User interface change data
▬▬▬▬▬▬

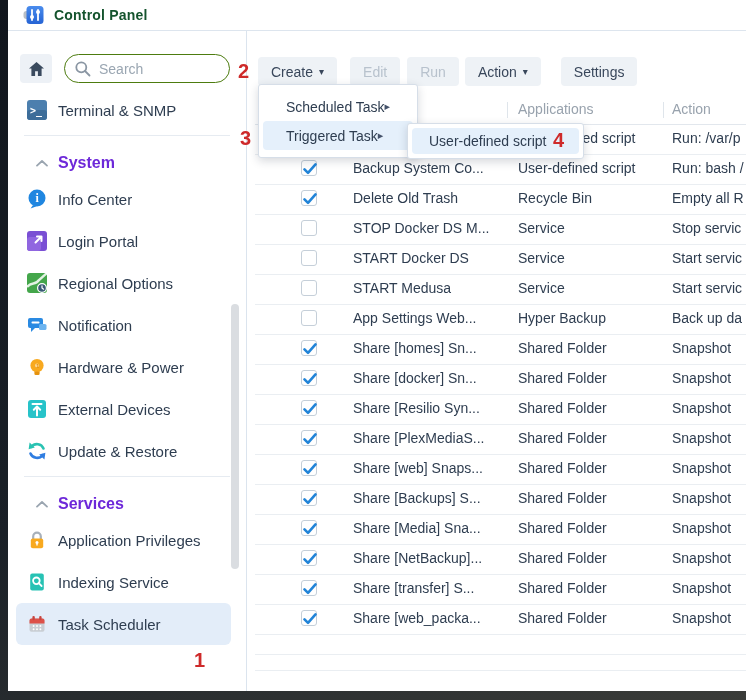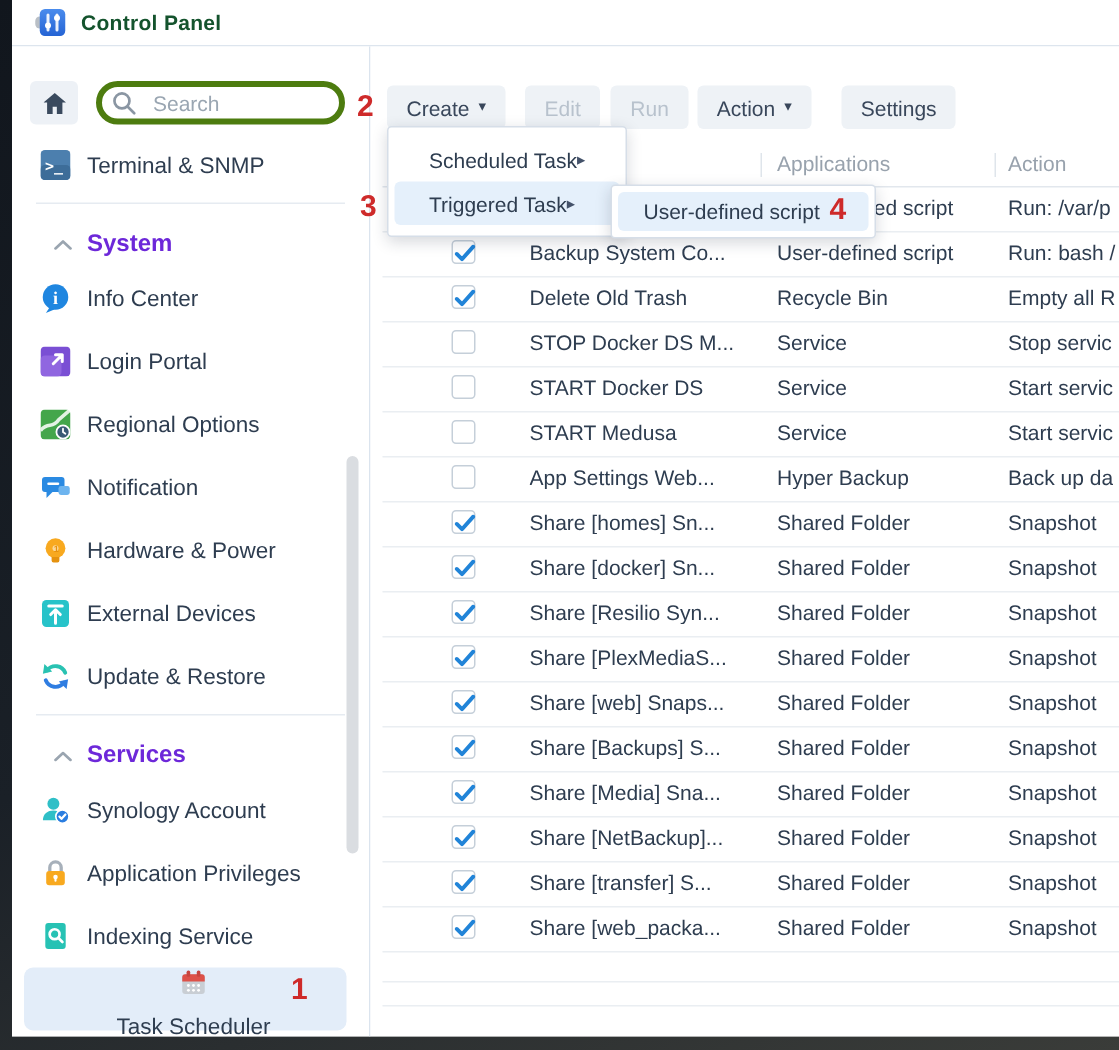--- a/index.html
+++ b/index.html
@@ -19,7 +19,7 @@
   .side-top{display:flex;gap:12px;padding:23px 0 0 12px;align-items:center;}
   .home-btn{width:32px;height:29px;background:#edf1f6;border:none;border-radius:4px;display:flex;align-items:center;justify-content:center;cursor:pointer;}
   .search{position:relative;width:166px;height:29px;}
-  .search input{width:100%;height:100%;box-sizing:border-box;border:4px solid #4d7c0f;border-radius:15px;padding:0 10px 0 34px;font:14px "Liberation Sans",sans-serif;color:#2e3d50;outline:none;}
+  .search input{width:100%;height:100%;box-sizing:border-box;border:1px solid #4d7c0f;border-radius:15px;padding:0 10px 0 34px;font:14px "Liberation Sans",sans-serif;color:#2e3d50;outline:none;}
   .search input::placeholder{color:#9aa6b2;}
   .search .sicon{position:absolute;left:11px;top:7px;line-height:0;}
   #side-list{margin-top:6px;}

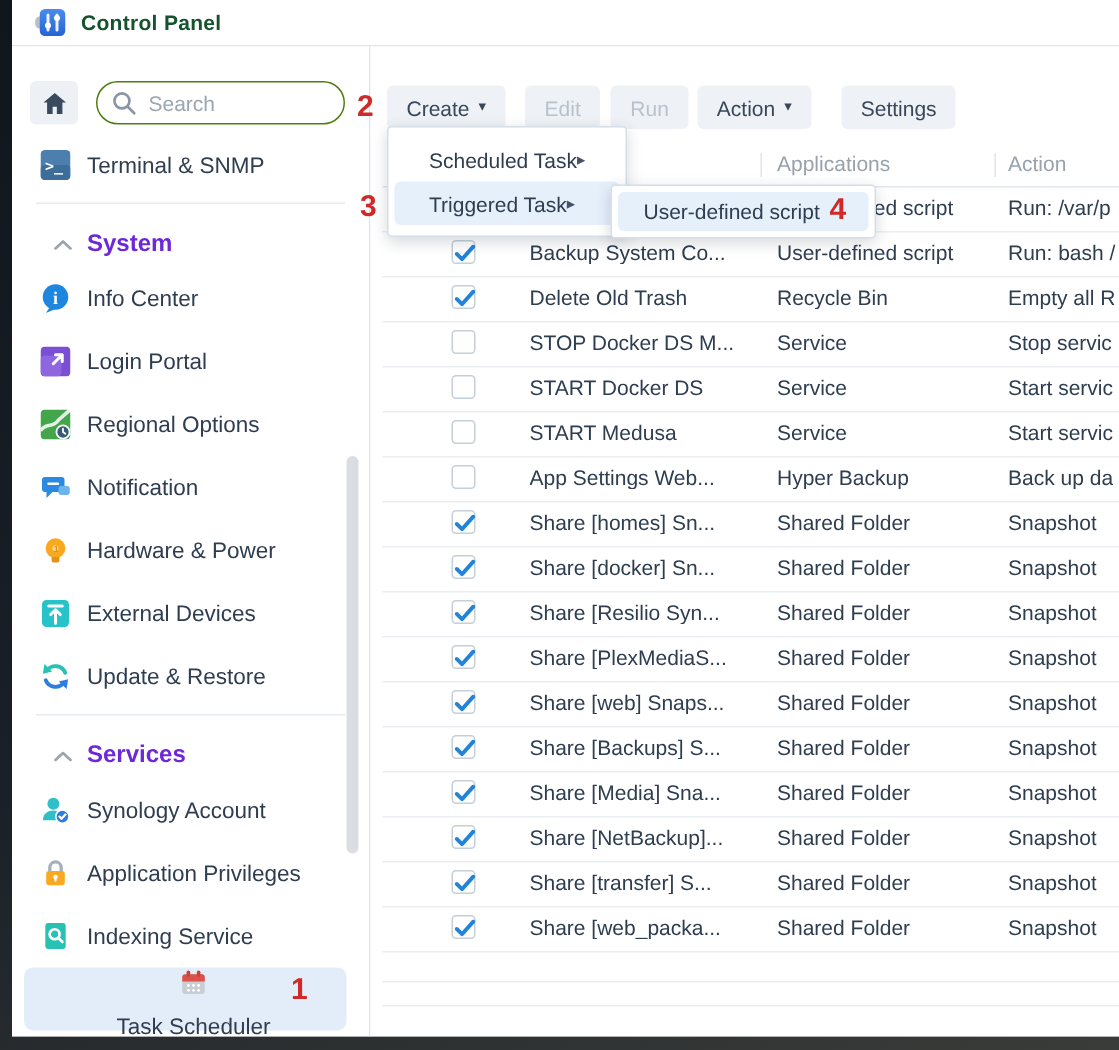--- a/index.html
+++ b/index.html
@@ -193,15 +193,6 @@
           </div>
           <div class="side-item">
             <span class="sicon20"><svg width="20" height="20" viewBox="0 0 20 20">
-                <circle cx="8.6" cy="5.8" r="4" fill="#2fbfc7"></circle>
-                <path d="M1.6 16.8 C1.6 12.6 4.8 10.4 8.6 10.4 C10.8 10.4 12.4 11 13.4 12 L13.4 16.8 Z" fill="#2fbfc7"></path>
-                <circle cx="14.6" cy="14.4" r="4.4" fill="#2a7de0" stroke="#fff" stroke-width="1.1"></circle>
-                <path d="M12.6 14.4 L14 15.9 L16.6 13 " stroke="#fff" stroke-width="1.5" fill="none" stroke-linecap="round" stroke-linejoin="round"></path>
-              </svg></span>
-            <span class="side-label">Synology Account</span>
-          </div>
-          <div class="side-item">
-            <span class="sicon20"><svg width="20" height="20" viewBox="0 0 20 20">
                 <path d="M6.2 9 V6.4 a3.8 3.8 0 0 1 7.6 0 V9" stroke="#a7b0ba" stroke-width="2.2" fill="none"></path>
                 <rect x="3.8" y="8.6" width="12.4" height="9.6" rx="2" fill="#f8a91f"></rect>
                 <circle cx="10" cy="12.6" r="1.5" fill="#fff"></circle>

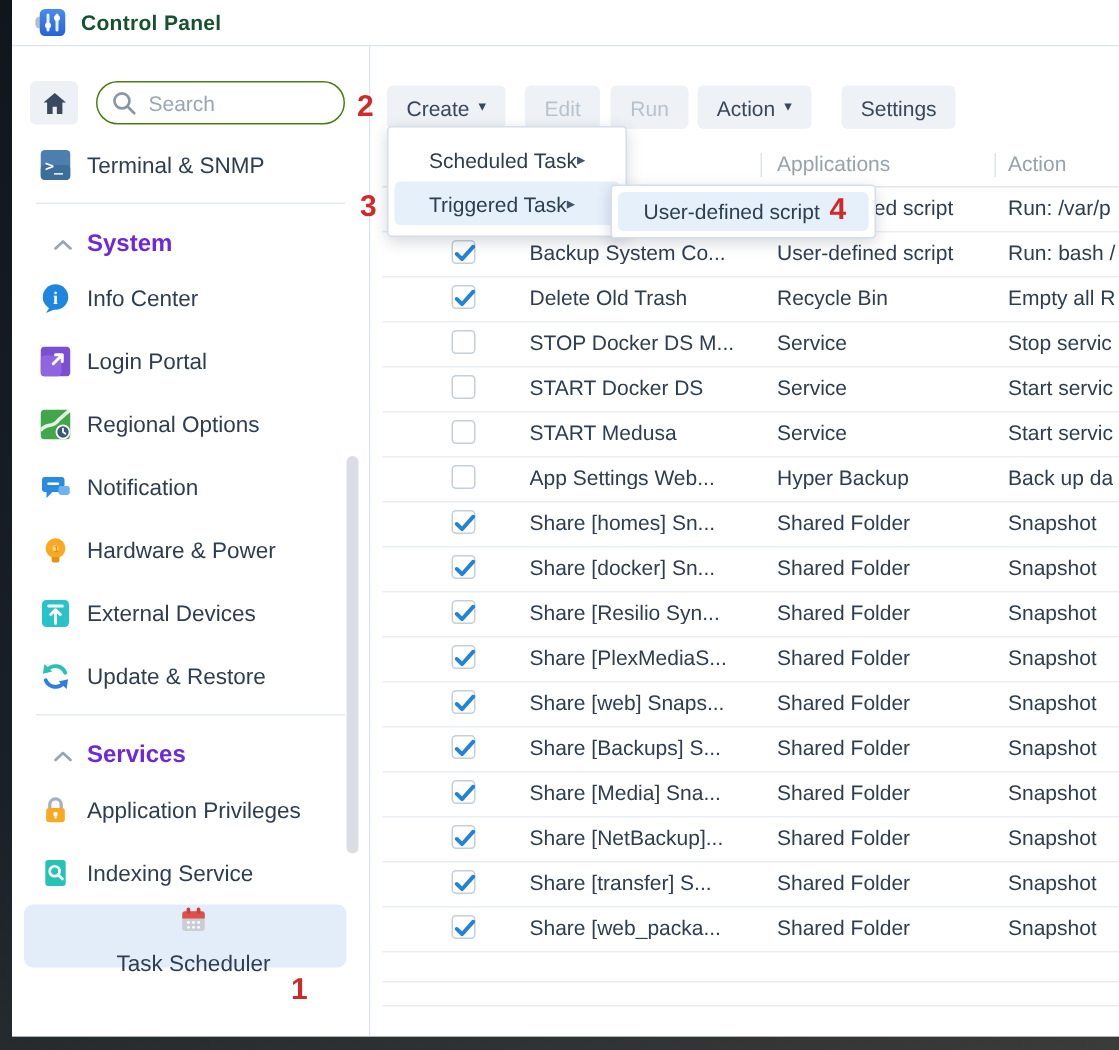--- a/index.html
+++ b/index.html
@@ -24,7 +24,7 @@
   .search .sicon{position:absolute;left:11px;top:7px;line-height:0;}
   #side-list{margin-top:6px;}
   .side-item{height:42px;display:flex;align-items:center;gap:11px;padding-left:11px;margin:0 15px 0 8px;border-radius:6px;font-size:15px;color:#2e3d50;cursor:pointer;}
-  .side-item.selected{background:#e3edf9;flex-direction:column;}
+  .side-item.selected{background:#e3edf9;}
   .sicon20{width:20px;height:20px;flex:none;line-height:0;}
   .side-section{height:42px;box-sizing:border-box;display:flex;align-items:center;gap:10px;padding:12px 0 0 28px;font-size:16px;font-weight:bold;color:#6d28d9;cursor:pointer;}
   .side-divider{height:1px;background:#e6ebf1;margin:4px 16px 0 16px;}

▬▬▬▬▬▬

_Assignment_
Word-for-word repeat, images excluded: return all the data.

_Solution to this task_
--- a/index.html
+++ b/index.html
@@ -19,7 +19,7 @@
   .side-top{display:flex;gap:12px;padding:23px 0 0 12px;align-items:center;}
   .home-btn{width:32px;height:29px;background:#edf1f6;border:none;border-radius:4px;display:flex;align-items:center;justify-content:center;cursor:pointer;}
   .search{position:relative;width:166px;height:29px;}
-  .search input{width:100%;height:100%;box-sizing:border-box;border:4px solid #4d7c0f;border-radius:15px;padding:0 10px 0 34px;font:14px "Liberation Sans",sans-serif;color:#2e3d50;outline:none;}
+  .search input{width:100%;height:100%;box-sizing:border-box;border:1px solid #4d7c0f;border-radius:15px;padding:0 10px 0 34px;font:14px "Liberation Sans",sans-serif;color:#2e3d50;outline:none;}
   .search input::placeholder{color:#9aa6b2;}
   .search .sicon{position:absolute;left:11px;top:7px;line-height:0;}
   #side-list{margin-top:6px;}

--- a/index.html
+++ b/index.html
@@ -193,15 +193,6 @@
           </div>
           <div class="side-item">
             <span class="sicon20"><svg width="20" height="20" viewBox="0 0 20 20">
-                <circle cx="8.6" cy="5.8" r="4" fill="#2fbfc7"></circle>
-                <path d="M1.6 16.8 C1.6 12.6 4.8 10.4 8.6 10.4 C10.8 10.4 12.4 11 13.4 12 L13.4 16.8 Z" fill="#2fbfc7"></path>
-                <circle cx="14.6" cy="14.4" r="4.4" fill="#2a7de0" stroke="#fff" stroke-width="1.1"></circle>
-                <path d="M12.6 14.4 L14 15.9 L16.6 13 " stroke="#fff" stroke-width="1.5" fill="none" stroke-linecap="round" stroke-linejoin="round"></path>
-              </svg></span>
-            <span class="side-label">Synology Account</span>
-          </div>
-          <div class="side-item">
-            <span class="sicon20"><svg width="20" height="20" viewBox="0 0 20 20">
                 <path d="M6.2 9 V6.4 a3.8 3.8 0 0 1 7.6 0 V9" stroke="#a7b0ba" stroke-width="2.2" fill="none"></path>
                 <rect x="3.8" y="8.6" width="12.4" height="9.6" rx="2" fill="#f8a91f"></rect>
                 <circle cx="10" cy="12.6" r="1.5" fill="#fff"></circle>

--- a/index.html
+++ b/index.html
@@ -24,7 +24,7 @@
   .search .sicon{position:absolute;left:11px;top:7px;line-height:0;}
   #side-list{margin-top:6px;}
   .side-item{height:42px;display:flex;align-items:center;gap:11px;padding-left:11px;margin:0 15px 0 8px;border-radius:6px;font-size:15px;color:#2e3d50;cursor:pointer;}
-  .side-item.selected{background:#e3edf9;flex-direction:column;}
+  .side-item.selected{background:#e3edf9;}
   .sicon20{width:20px;height:20px;flex:none;line-height:0;}
   .side-section{height:42px;box-sizing:border-box;display:flex;align-items:center;gap:10px;padding:12px 0 0 28px;font-size:16px;font-weight:bold;color:#6d28d9;cursor:pointer;}
   .side-divider{height:1px;background:#e6ebf1;margin:4px 16px 0 16px;}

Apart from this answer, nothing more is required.